Recently, Samuelsson has ventured into a new industry by partnering with West Elm to launch a 32-piece home goods collection inspired by his Scandinavian and Ethiopian heritage as well as his life in New York City.

In an interview, Samuelsson shared his insights on the evolving dining landscape post-COVID-19 and discussed the importance of ambiance and community in his restaurants. He noted that the pandemic transformed people’s expectations of dining out, with a greater demand for exceptional service and unique experiences.

Samuelsson emphasized the significance of community in his restaurants, particularly at Red Rooster, where live music enhances the dining experience. He takes pride in supporting local musicians and ensuring that his establishments contribute positively to their neighborhoods. His approach at Hav & Mar also reflects local influences, including an art program that ties the restaurant to the Chelsea community.

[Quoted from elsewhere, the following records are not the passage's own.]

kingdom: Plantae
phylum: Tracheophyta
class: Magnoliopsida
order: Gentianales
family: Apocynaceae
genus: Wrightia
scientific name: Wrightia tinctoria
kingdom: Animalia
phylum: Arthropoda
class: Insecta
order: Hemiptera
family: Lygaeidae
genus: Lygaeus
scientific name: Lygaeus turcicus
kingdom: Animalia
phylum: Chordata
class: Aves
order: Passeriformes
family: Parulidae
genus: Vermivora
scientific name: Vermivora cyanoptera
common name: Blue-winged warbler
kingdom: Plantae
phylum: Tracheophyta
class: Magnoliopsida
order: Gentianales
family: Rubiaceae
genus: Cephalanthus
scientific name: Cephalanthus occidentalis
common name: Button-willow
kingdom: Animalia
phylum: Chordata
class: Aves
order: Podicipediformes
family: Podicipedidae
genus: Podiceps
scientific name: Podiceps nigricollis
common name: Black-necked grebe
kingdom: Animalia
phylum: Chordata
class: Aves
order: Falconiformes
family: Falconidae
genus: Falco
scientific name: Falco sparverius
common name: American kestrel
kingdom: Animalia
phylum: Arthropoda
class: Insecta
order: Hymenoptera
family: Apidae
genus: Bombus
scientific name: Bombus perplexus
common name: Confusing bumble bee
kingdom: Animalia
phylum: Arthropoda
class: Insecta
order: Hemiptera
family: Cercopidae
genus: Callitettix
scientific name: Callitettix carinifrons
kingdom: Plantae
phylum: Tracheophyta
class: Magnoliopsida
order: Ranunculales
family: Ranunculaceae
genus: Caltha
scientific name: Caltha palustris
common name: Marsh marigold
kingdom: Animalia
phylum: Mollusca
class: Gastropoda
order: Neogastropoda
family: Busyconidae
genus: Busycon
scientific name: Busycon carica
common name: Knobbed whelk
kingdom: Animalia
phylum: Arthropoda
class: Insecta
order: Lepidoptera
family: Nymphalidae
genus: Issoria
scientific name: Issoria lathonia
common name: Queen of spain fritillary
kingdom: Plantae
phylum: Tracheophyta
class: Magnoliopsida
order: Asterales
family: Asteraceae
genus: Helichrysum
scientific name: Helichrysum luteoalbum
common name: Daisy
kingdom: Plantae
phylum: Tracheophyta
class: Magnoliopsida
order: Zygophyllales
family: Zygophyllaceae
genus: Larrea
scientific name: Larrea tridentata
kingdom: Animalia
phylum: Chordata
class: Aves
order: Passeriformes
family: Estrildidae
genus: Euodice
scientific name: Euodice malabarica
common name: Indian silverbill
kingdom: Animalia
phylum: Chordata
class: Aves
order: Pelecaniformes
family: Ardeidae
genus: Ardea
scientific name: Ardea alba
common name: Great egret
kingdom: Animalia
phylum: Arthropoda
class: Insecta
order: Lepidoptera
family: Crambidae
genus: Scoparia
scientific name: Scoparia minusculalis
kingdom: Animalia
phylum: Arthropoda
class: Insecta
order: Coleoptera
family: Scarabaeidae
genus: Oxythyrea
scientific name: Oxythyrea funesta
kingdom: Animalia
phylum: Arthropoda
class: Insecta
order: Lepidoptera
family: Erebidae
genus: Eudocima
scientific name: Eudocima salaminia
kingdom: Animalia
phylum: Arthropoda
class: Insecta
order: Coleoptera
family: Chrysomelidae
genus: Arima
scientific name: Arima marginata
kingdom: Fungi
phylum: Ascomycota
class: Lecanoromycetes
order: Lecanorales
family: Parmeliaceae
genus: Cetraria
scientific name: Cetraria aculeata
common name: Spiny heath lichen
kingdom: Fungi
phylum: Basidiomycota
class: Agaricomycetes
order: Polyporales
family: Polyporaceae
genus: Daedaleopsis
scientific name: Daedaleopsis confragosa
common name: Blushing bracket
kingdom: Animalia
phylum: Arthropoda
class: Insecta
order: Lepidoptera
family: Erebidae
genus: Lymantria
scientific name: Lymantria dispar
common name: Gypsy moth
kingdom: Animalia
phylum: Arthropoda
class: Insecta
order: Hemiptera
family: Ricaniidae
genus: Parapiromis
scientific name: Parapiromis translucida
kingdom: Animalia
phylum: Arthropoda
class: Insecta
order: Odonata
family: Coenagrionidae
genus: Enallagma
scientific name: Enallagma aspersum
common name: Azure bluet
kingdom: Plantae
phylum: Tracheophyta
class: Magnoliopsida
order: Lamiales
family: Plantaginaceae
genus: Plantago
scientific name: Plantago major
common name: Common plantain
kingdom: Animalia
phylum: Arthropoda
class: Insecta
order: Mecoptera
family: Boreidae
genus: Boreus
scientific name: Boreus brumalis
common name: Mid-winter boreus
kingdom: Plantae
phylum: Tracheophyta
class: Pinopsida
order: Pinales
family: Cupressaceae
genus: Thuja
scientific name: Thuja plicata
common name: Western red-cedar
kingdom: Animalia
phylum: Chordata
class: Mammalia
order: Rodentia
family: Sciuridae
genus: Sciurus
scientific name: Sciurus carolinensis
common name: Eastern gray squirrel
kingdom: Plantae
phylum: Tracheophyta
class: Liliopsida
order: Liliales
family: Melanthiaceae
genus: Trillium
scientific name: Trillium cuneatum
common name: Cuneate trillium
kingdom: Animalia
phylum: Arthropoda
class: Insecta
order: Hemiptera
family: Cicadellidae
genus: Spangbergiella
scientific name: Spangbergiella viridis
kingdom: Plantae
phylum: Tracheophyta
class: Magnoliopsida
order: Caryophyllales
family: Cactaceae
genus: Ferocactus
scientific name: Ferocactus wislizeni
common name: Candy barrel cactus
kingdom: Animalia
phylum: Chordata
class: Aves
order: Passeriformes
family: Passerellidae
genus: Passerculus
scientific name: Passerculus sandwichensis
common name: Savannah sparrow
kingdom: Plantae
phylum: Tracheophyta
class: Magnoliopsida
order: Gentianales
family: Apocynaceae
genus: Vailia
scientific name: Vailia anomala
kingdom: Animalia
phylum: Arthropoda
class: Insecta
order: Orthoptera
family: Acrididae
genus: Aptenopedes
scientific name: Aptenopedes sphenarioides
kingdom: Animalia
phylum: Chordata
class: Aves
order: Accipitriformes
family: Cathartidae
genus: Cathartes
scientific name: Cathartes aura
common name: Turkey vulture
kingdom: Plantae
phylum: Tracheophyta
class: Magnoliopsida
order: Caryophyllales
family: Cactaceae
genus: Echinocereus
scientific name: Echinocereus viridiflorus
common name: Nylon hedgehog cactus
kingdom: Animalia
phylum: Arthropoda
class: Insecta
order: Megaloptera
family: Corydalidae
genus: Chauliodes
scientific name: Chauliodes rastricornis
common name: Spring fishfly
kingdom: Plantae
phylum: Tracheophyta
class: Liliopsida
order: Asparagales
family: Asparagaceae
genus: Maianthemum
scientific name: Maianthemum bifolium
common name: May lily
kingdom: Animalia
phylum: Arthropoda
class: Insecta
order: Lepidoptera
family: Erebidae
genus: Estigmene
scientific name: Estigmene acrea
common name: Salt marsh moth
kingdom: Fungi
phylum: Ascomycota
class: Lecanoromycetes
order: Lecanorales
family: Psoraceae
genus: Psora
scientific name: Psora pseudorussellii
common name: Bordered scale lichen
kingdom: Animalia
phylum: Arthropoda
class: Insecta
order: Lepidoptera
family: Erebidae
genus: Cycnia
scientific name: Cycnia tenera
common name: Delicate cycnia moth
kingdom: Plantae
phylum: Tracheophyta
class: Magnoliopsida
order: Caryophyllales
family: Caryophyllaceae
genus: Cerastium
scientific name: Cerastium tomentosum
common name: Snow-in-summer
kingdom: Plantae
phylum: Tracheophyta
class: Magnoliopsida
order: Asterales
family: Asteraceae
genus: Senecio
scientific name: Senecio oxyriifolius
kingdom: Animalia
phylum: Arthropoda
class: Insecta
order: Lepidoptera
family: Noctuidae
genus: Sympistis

Regarding his collaboration with West Elm, Samuelsson described being creative in various ways throughout his career, from cooking to painting and writing. He highlighted the joy of working with West Elm, stating that the collaboration allowed him to merge elements from his father’s fishing village in Sweden with African prints, resulting in a cohesive collection.

Despite his many creative outlets, Samuelsson revealed that cooking remains his primary passion and focus. He expressed confidence in his culinary skills, viewing them as a cornerstone of his career, while he continues to explore growth in writing, painting, and design.